Pour les étudiants africains, la France n’est plus une destination évidente

Mansour Touré, cofondateur d’une bibliothèque pour les étudiants à Dakar en juillet 2015.
Lieu traditionnel pour faire ses études, la France est de plus en plus concurrencée par le continent africain lui-même mais aussi le Moyen-Orient et la Chine.

Ils ont la bougeotte et sont deux fois plus mobiles que la moyenne mondiale. Avec 373 000 étudiants ayant quitté leur pays pour poursuivre leurs études à l’étranger, l’Afrique représente plus d’un jeune en mobilité sur dix dans le monde. Campus France, agence française pour la promotion de l’enseignement supérieur, a présenté le 7 novembre une étude sur la mobilité internationale des étudiants africains. Si longtemps la destination France a été une évidence, ce n’est plus le cas aujourd’hui.

Nigeria, Maroc, Algérie, Cameroun, Zimbabwe, Tunisie et Kenya. Ces sept pays concentrent à eux seuls la moitié des Africains partant à l’étranger pour y poursuivre leurs études. La concurrence à laquelle se livrent les différents pays pour attirer cette population, qui représente un investissement rentable tant au niveau commercial que politique, est rude. Si l’Europe reste la destination privilégiée pour près de la moitié de ces étudiants, elle perd du terrain.

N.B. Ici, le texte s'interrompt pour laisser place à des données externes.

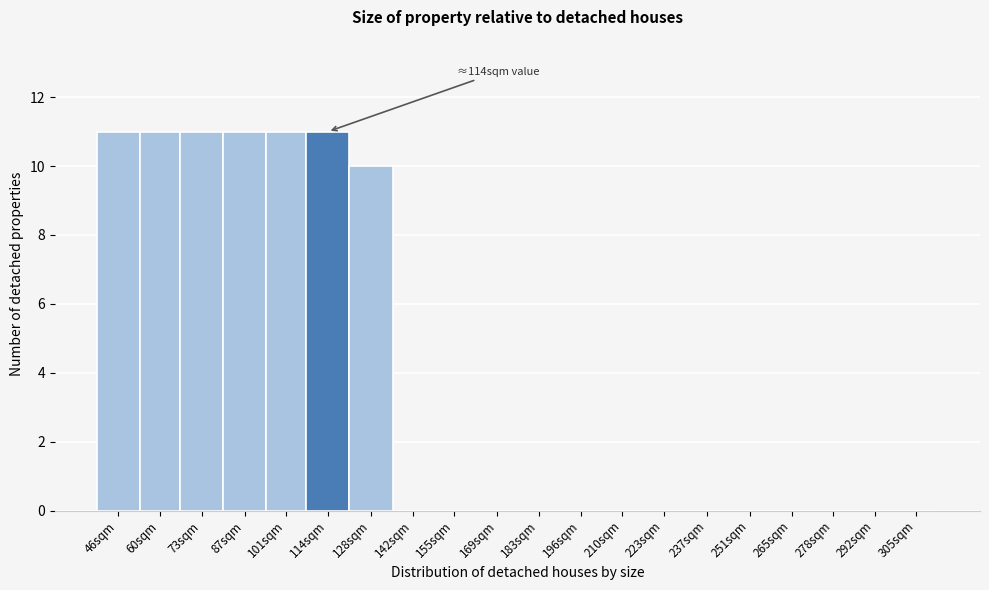

Reading left to right, what are all the values shown in this chart?

46sqm=11	60sqm=11	73sqm=11	87sqm=11	101sqm=11	114sqm=11	128sqm=10	142sqm=0	155sqm=0	169sqm=0	183sqm=0	196sqm=0	210sqm=0	223sqm=0	237sqm=0	251sqm=0	265sqm=0	278sqm=0	292sqm=0	305sqm=0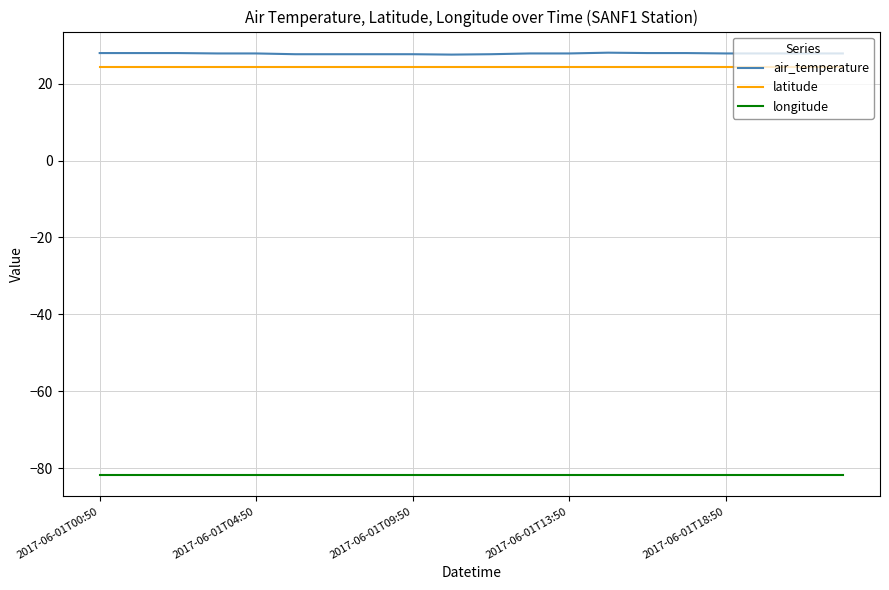

What is the greatest value displayed?

28.1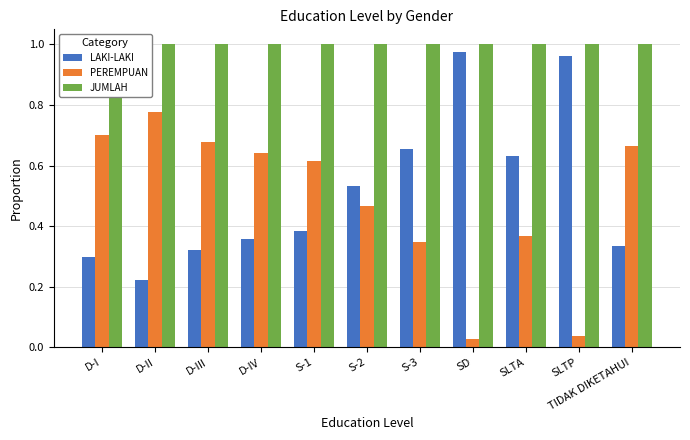

What is the difference between the LAKI-LAKI values at D-I and SLTA?

0.3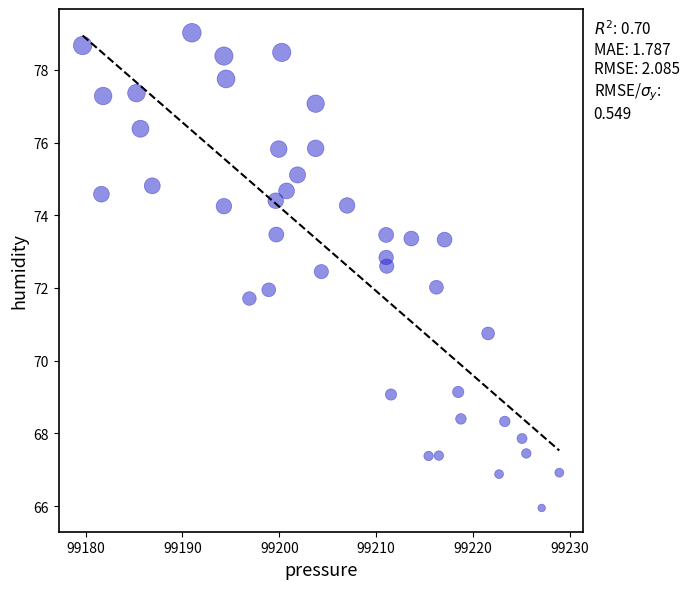

What is the range of X values (max minus min)?

49.2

Le nombre d’étudiants africains en Arabie saoudite a triplé

La mobilité intracontinentale, quant à elle, se renforce, avec pour principaux points de chute l’Afrique du sud, le Ghana, la Tunisie et le Maroc. « Ce phénomène est une tendance de fond, analyse Didier Rayon, responsable des études et recherches de Campus France, sous réserve, bien sûr, de la stabilité de ces Etats ». Mouvement récent : le Moyen-Orient tente aussi d’attirer ces profils, en offrant des bourses d’études spécifiques pour les universités islamiques. Et la démarche semble porter ses fruits puisque l’Arabie Saoudite a vu le nombre d’étudiants africains accueillis dans ces établissements tripler en trois ans. Le géant chinois aussi leur fait les yeux doux. « Le pays ne publie pas de chiffres officiels, mais affiche ses ambitions en la matière. Les Instituts Confucius - ayant pour mission l’enseignement du mandarin et la diffusion de la culture chinoise - fleurissent en Afrique et sont les têtes de pont de cette politique », note Didier Rayon.

Malgré cet émiettement des pays d’accueil, la France reste la destination de prédilection, avec près de 134 000 inscrits dans l’enseignement supérieur en 2015. D’ailleurs, les Africains représentent à eux seuls 42,5 % des étudiants étrangers dans l’Hexagone, dont la moitié sont originaires du Maghreb. Sur le podium des destinations préférées, l’Hexagone est suivi, mais de loin, par l’Afrique du Sud et par les deux leaders mondiaux de la mobilité internationale que sont le Royaume-Uni et les Etats-Unis.